In 1871, a “tornado of fire” swept thru not far from here (Peshtigo), even jumped over 20 miles of water, and caused more loss of life than the Chicago fire which was on the same night. Sure, that was natural, and firefighting much more primitive, but it’s a lesson not soon forgotten.

At the very least, there should be a 300-ft buffer zone of plowed dirt on all sides of the structure (more if the structure is higher than a single story); no trees anywhere near; a wind of less than 5MPH expected for the duration, and ample firefighting equipment nearby that can negotiate all kinds of terrain in the area, already hooked up to a constant source of water and firemen with water backpacks. And the ground should not be in a state of drought and dry.

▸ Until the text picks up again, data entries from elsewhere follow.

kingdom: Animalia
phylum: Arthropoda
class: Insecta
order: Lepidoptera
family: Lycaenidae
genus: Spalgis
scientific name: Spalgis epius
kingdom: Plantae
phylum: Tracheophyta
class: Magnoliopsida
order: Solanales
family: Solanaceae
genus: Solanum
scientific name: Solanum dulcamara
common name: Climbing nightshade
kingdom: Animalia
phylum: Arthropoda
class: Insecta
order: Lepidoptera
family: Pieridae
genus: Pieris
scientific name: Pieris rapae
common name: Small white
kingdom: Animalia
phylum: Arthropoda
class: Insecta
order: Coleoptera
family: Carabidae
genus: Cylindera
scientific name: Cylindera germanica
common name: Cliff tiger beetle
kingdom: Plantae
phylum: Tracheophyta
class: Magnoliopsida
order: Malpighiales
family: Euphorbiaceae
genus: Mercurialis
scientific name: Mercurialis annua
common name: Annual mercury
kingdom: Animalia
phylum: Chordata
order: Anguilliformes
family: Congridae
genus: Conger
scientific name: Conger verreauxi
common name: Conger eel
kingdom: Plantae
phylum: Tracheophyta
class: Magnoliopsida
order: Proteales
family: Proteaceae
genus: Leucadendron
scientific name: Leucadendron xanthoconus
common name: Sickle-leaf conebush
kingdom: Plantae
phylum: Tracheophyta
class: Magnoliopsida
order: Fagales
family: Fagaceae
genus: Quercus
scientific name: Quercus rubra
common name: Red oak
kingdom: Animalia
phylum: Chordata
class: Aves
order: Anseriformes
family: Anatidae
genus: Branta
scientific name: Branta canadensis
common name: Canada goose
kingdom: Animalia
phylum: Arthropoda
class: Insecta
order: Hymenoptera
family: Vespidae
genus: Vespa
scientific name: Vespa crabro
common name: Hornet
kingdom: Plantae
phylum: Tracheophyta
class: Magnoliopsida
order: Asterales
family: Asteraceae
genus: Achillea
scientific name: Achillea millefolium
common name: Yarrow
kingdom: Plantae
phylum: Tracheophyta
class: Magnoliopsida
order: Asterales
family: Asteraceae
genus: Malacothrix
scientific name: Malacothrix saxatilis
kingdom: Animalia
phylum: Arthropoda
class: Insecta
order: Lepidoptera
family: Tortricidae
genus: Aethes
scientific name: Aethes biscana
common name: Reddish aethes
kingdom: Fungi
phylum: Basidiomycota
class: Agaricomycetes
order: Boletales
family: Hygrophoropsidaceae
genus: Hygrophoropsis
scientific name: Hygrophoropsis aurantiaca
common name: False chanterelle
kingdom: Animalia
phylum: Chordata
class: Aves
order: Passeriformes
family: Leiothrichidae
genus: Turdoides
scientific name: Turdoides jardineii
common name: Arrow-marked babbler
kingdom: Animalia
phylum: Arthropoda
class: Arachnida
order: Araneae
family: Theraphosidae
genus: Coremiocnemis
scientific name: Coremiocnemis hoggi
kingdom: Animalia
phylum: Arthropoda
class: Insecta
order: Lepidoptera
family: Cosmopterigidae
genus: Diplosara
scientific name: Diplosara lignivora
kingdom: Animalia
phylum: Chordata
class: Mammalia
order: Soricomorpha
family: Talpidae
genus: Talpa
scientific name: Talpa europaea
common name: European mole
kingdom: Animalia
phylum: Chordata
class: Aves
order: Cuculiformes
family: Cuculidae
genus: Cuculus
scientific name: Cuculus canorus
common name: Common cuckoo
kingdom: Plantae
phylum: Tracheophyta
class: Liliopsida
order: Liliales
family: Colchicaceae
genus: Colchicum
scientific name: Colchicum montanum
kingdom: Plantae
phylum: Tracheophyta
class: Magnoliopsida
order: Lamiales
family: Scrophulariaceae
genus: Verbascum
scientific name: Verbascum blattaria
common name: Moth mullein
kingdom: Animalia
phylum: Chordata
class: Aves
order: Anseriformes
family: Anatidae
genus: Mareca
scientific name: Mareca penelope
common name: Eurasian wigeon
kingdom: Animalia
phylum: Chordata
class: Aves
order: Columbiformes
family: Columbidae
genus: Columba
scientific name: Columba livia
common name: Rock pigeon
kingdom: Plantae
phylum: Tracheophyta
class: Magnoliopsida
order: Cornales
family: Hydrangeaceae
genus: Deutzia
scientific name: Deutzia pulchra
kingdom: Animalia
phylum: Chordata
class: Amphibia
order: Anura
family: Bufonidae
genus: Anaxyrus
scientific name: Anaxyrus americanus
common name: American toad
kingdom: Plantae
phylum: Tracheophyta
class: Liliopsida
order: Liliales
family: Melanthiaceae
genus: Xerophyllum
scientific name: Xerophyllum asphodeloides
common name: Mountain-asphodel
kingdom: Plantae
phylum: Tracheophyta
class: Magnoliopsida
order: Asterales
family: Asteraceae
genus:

Talk about playing with fire.

If demolition is the end desire, I would think a bulldozer would be safer than a fire, but YMMV.

There is a big difference between a controlled burn of brushwood and using a trashed house as a playpen.

It sounds a pretty sensible idea, half way between a training setup and the real thing.

My only criticism is that they could, and should, have sent someone round to talk to you before the activity started, but I guess they reckon that you are so far away … still they should have.

I’ve always been amused about office fire drills, you are pre-warned and everyone troops out docilely leaving important stuff to ‘burn’. At one place we had a real fire (electrical, smoke, but no flames). People started making last minute backups.

If I had thought it serious, I would have followed my pre-checked out route, up the stairs, onto the roof and across the adjacent buildings ( Central London ).

Real life is not the same as simulations.

I reckon that ‘simulations’ should have a whiff of real danger.

I love your music, Musicat! Another lone voice in the wilderness.

I am amazed at what most workers don’t know about the place they go every workday. Make it a point to explore the stairwells and side exits of anyplace you are going to live or work.